Rambling unconnected thoughts that may or may not be of value
This is where it all starts going to shit. You may monitor and alert on the data but it is a seperate thing. It should not be a thing we tack on to check a box or fufill a basic requirement. It is engineering the capability to understand different parts of your system at different levels.
It is most certainly not a one time or infrequent thing you do to prevent incidents it is how the big boys run expirement and make their software better.
Instrumentation should change frequently you need to make a hypothesis and validate it. Without this everything is a guess.
Are we more reliable, is user engagment down, how is performance trending, do people use a new feature?
Oh jee boss I dunno probally but I haven't been paged in a while we must be doing good.

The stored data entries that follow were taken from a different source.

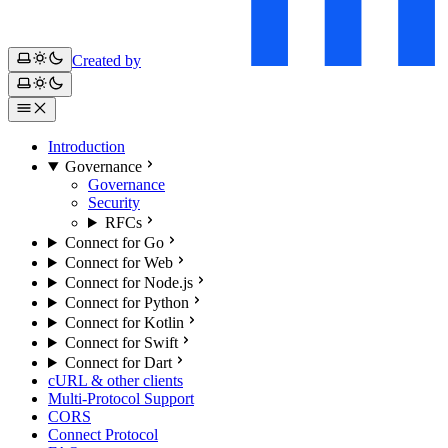
Created by
Introduction
Governance
Governance
Security
RFCs
Connect for Go
Connect for Web
Connect for Node.js
Connect for Python
Connect for Kotlin
Connect for Swift
Connect for Dart
cURL & other clients
Multi-Protocol Support
CORS
Connect Protocol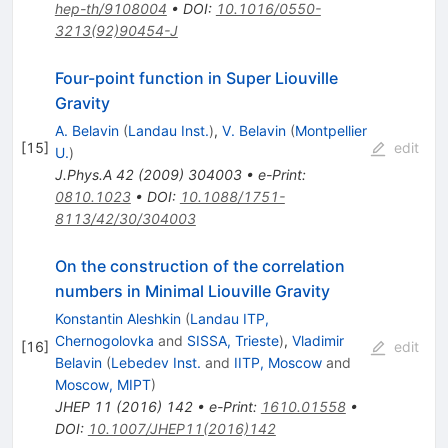
hep-th/9108004
•
DOI
:
10.1016/0550-
3213(92)90454-J
Four-point function in Super Liouville
Gravity
A. Belavin
(
Landau Inst.
)
,
V. Belavin
(
Montpellier
[
15
]
edit
U.
)
J.Phys.A
42
(
2009
)
304003
•
e-Print
:
0810.1023
•
DOI
:
10.1088/1751-
8113/42/30/304003
On the construction of the correlation
numbers in Minimal Liouville Gravity
Konstantin Aleshkin
(
Landau ITP,
Chernogolovka
and
SISSA, Trieste
)
,
Vladimir
[
16
]
edit
Belavin
(
Lebedev Inst.
and
IITP, Moscow
and
Moscow, MIPT
)
JHEP
11
(
2016
)
142
•
e-Print
:
1610.01558
•
DOI
:
10.1007/JHEP11(2016)142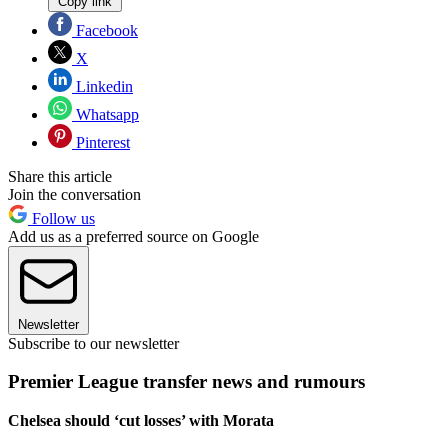
Copy link
Facebook
X
Linkedin
Whatsapp
Pinterest
Share this article
Join the conversation
Follow us
Add us as a preferred source on Google
Newsletter
Subscribe to our newsletter
Premier League transfer news and rumours
Chelsea should ‘cut losses’ with Morata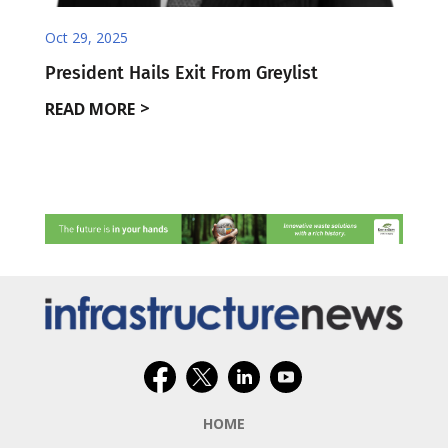
Oct 29, 2025
President Hails Exit From Greylist
READ MORE
HOME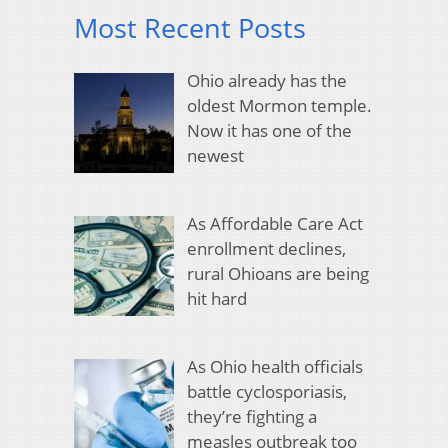
Most Recent Posts
Ohio already has the
oldest Mormon temple.
Now it has one of the
newest
As Affordable Care Act
enrollment declines,
rural Ohioans are being
hit hard
As Ohio health officials
battle cyclosporiasis,
they’re fighting a
measles outbreak too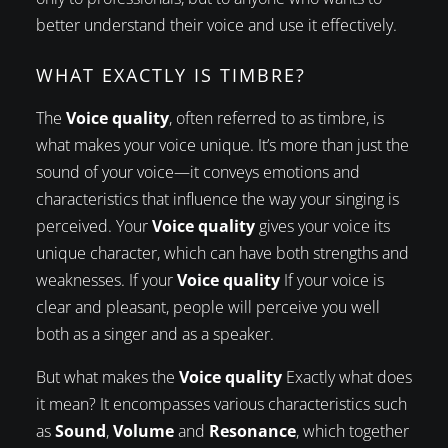
better understand their voice and use it effectively.
WHAT EXACTLY IS TIMBRE?
The
Voice quality
, often referred to as timbre, is
what makes your voice unique. It’s more than just the
sound of your voice—it conveys emotions and
characteristics that influence the way your singing is
perceived. Your
Voice quality
gives your voice its
unique character, which can have both strengths and
weaknesses. If your
Voice quality
If your voice is
clear and pleasant, people will perceive you well
both as a singer and as a speaker.
But what makes the
Voice quality
Exactly what does
it mean? It encompasses various characteristics such
as
Sound
,
Volume
and
Resonance
, which together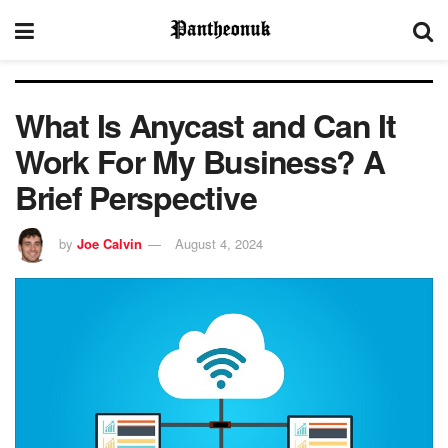
What Is Anycast and Can It
Work For My Business? A
Brief Perspective
by
Joe Calvin
August 4, 2024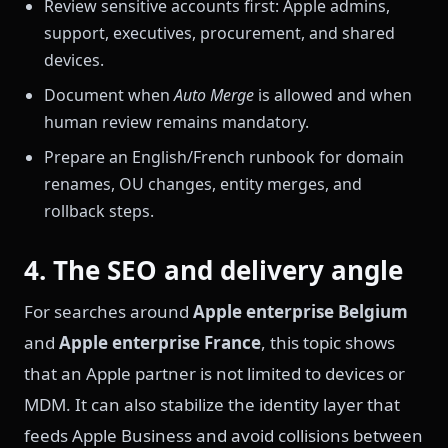
Review sensitive accounts first: Apple admins,
support, executives, procurement, and shared
devices.
Document when
Auto Merge
is allowed and when
human review remains mandatory.
Prepare an English/French runbook for domain
renames, OU changes, entity merges, and
rollback steps.
4. The SEO and delivery angle
For searches around
Apple enterprise Belgium
and
Apple enterprise France
, this topic shows
that an Apple partner is not limited to devices or
MDM. It can also stabilize the identity layer that
feeds Apple Business and avoid collisions between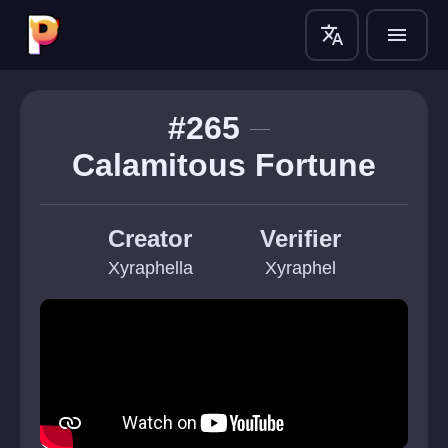
translate
menu
#265
Calamitous Fortune
Creator
Verifier
Xyraphella
Xyraphel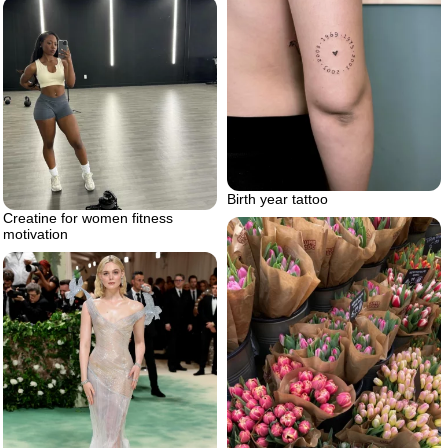
Birth year tattoo
Creatine for women fitness
motivation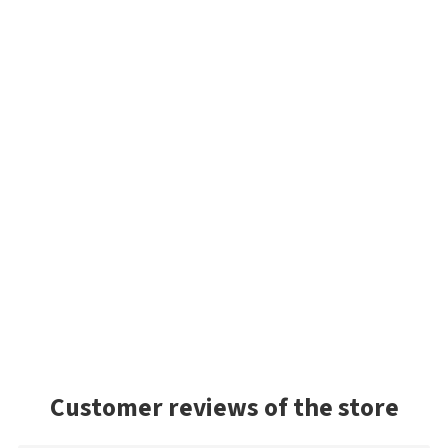
Customer reviews of the store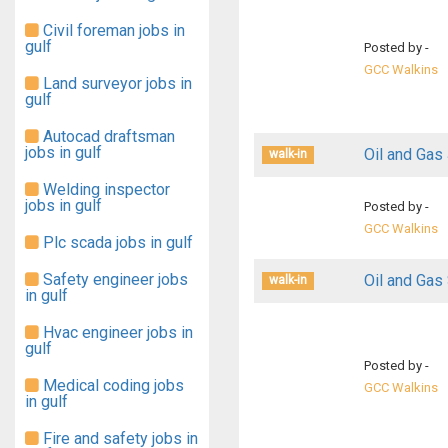
Civil foreman jobs in
gulf
Posted by -
GCC Walkins
Land surveyor jobs in
gulf
Autocad draftsman
jobs in gulf
Oil and Gas 
walk-in
Welding inspector
jobs in gulf
Posted by -
GCC Walkins
Plc scada jobs in gulf
Safety engineer jobs
Oil and Gas
walk-in
in gulf
Hvac engineer jobs in
gulf
Posted by -
Medical coding jobs
GCC Walkins
in gulf
Fire and safety jobs in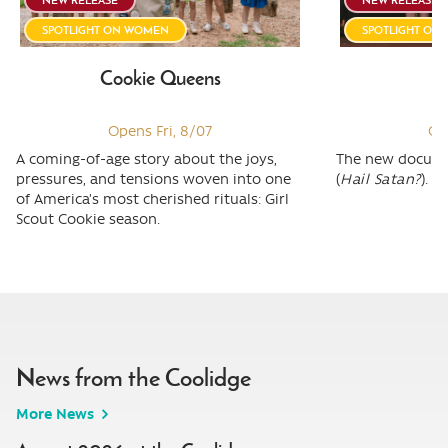
SPOTLIGHT ON WOMEN
SPOTLIGHT ON
Cookie Queens
W
Opens Fri, 8/07
Op
A coming-of-age story about the joys,
The new docume
pressures, and tensions woven into one
(
Hail Satan?
).
of America’s most cherished rituals: Girl
Scout Cookie season.
News from the Coolidge
More News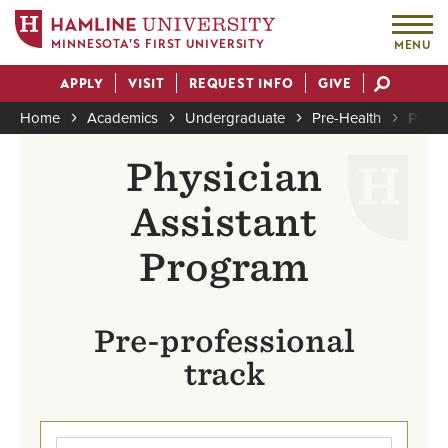
MINNESOTA'S FIRST UNIVERSITY
MENU
Skip
APPLY
VISIT
REQUEST INFO
GIVE
to
Actions
main
Home
Academics
Undergraduate
Pre-Health
Physi
content
Breadcrumb
Physician
Assistant
Program
Pre-professional
track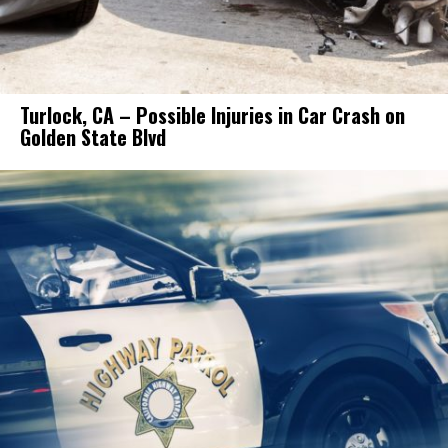
Turlock, CA – Possible Injuries in Car Crash on
Golden State Blvd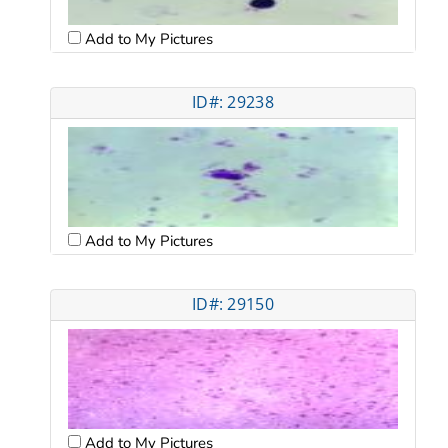
Add to My Pictures
ID#: 29238
Add to My Pictures
ID#: 29150
Add to My Pictures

Nothing drives me crazier when someone complains about a noisy alert. Have you I don't know tried fixing it. For the love of all that is holy make changes. The first pass of this stuff will never be perfect forver. Take some accountability and make your world a little better.
oh geez I dunno we'll fix it
We need a list of alerts and everything that could possibly go wrong. We don't want to get things wrong when we launch.
Oh cool; lets spend a lot of time and energy on this super useful exercise.
all teams have the same needs. Developers can't make choices. We need to give everyone a compromise they won't use. Obligatory guardrails comment.
There's this neat new datastore called your brain where you can put this information.
It'll save us a bunch of money; why would we pay for this.
Its a suuuuper good idea. Lets make an underfunded and understaffed observability platform. It will drive shadow ops because people still need to do their job but some bean counter will be very pleased about how much less the line item is.
cool
whats neat is gaps are a useful signal
why don't we build it you coward
slo's and dora actually mean something. Don't like it? Go bother Gene Kim
last bastion of the lazy and unaccountable. Are you really going to trust someone else with your code.
It gets easier the more you do it. Outside of shoddy infra its kinda hard to get it completely wrong. Give smart people the tools and infra and the rest kind of follows. Most importantly you don't need super genuis architect data scientist; a few concienous people can take this observability stuff pretty far. Start with basics and every now and then make some changes. It doesn't have to be this broad program or expensive boondoggle. Just take a few steps and learn from it.